I put in 5 new power cables and the sound is good but I find that at the beginning of Billie Eilish’s new XLcd new that I get a buzz in my speakers when playing loud at the beginning of the first few notes of the first track. Is this normal. I can play heavy bass and don’t have issue except for the beginning of Billlie aeolian first few note s first track play Ed loud. Is this normal? All other music is okay.
I should correct that it is Billie Eilishe’s newest CD.
I’m actually okay except for the beginning of the first track of the disc. Probably the recording as deeper lower bass frequencies don’t rattle.
Did you put back all of your older cables and test?
I don’t have my old cables. It is only a few notes at start of disc. No problem anywhere else with rattle and Billie’s disc is bass heavy.
Have you disconnected each speaker separately to see which one is exhibiting the behavior?
To be honest, I rarely play Billie Eilish ever since her first album. The level of intentional distortion is so great that I dive to lower the volume, and worry about my planars having a fit. No fun.
@aangen probably digs it.
Are you sure the buzzing emanates from your system? Try headphones or some other player to see if that buzzing is baked in.
Which album and which song?
Same here.
Exactly. Then again, I don’t like her music anyway, so.
Also, why does this post/question even exist in the first place, and why would you think it’s possibly the new cables?
If you ONLY hear some kind of buzzing within the first few notes of a certain song/CD and on nothing else, that pretty much tells you the buzzing is in the recording of that song/CD… And nothing else.
This post is exactly like this guy on Facebook the other day saying that his car goes into limp mode at a certain speed and shifts weird at that speed and that the check engine light is on. He runs the OBDII scanner on it and it tells him that both of his knock sensors are bad.
He then goes on to ask everyone what they think the problem could be…
Billie who?
LOL. Her album “Happier than Ever” is actually quite good. Track 4 “My Future” and Tracks 3 & 7 are worth a listen. Track 14 might be crazy wild with BACCH
The buzz on the first few notes of the first track used to be present on my headphones only but since I upgraded 5 ac cables the buzz is no longer on my headphones but on my speakers. The remainder of the disc is much more bass heavy without the buzz. The 5 upgraded ac cables has improved the sound of my system.
does the album have a name?
Happier than ever. Billie Eislish 2nd disc. I get a rumble rattling during early few low notes but it stops and the disc goes very bassy no rattle.
There have been several occasions in the last few years when I have thought my system was distorting in one way or another.
Each time it turned to be part of the music being played.
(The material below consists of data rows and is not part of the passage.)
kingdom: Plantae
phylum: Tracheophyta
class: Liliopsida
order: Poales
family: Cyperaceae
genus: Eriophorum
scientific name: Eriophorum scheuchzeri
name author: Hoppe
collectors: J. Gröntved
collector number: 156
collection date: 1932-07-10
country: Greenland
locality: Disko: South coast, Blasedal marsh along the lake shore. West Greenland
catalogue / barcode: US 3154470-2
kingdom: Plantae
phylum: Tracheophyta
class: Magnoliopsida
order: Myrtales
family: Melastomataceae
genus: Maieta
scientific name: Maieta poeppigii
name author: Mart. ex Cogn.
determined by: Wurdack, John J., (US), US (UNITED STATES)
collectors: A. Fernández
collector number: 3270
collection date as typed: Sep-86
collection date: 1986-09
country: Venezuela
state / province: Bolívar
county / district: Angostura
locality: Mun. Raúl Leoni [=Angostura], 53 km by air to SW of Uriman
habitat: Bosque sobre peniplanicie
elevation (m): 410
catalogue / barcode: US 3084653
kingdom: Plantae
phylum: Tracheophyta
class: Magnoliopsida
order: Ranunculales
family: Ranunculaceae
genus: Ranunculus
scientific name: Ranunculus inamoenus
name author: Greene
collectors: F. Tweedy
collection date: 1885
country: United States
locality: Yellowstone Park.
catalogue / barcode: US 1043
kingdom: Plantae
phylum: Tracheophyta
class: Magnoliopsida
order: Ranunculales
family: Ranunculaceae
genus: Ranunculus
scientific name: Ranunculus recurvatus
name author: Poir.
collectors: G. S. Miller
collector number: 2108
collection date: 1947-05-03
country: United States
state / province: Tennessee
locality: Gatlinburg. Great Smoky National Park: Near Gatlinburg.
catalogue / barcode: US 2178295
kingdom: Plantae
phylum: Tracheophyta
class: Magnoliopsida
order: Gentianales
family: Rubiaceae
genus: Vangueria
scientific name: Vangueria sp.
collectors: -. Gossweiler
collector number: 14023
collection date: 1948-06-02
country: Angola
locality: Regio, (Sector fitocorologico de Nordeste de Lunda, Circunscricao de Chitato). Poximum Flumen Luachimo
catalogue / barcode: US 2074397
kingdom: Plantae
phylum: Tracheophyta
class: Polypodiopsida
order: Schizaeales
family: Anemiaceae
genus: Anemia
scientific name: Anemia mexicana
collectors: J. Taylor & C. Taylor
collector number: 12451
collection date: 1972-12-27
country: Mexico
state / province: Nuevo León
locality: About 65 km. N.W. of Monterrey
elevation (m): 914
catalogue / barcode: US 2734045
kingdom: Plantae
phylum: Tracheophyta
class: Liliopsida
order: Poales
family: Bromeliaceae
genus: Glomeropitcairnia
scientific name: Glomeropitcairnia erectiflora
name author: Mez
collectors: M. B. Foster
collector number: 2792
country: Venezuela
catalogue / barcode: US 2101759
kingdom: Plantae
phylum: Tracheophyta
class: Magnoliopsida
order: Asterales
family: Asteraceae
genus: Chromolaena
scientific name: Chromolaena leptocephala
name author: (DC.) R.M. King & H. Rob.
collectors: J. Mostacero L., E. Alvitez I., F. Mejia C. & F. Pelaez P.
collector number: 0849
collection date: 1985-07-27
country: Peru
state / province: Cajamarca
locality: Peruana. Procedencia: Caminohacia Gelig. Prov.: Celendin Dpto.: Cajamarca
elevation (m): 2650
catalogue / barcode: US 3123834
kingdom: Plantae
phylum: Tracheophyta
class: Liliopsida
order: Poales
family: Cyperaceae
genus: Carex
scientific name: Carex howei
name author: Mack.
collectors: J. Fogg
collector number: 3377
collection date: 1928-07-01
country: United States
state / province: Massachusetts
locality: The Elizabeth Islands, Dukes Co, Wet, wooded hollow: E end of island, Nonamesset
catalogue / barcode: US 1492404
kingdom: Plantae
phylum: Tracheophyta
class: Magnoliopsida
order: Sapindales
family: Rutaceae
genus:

Problem is, after so many years of recording quality improving (massively, for anyone on a budget) is that many (mostly younger) creators are pushing back against this and searching for “authentic” and analogue style sounds, hence all the sampled record scratches, “bitcrusher” FX and many many others.
Doesn’t help that many, maybe most producers / engineers never had to mix for anything other than digital until recently, so were not as aware of things like keeping deep bass in phase, not distorting it, not putting loads of reverb on it etc. etc.
All rules to be broken when appropriate of course, but not just for the sake of it.
Edit - also monitoring final mixes on smaller speakers only, which risks making bass sound massive on those, but downright weird on full frequency range systems such as many here own.
.
Meanwhile electric guitarists have been distorting since forever
I just listened to “Getting Older”, and other than the intentional heavily reverbed synthesizer, do not hear any distortion.
The music source is the regular CD
I am listening loud when I hear the rattling and it’s only the first few notes.
have a decibel measurement, eg from iphone?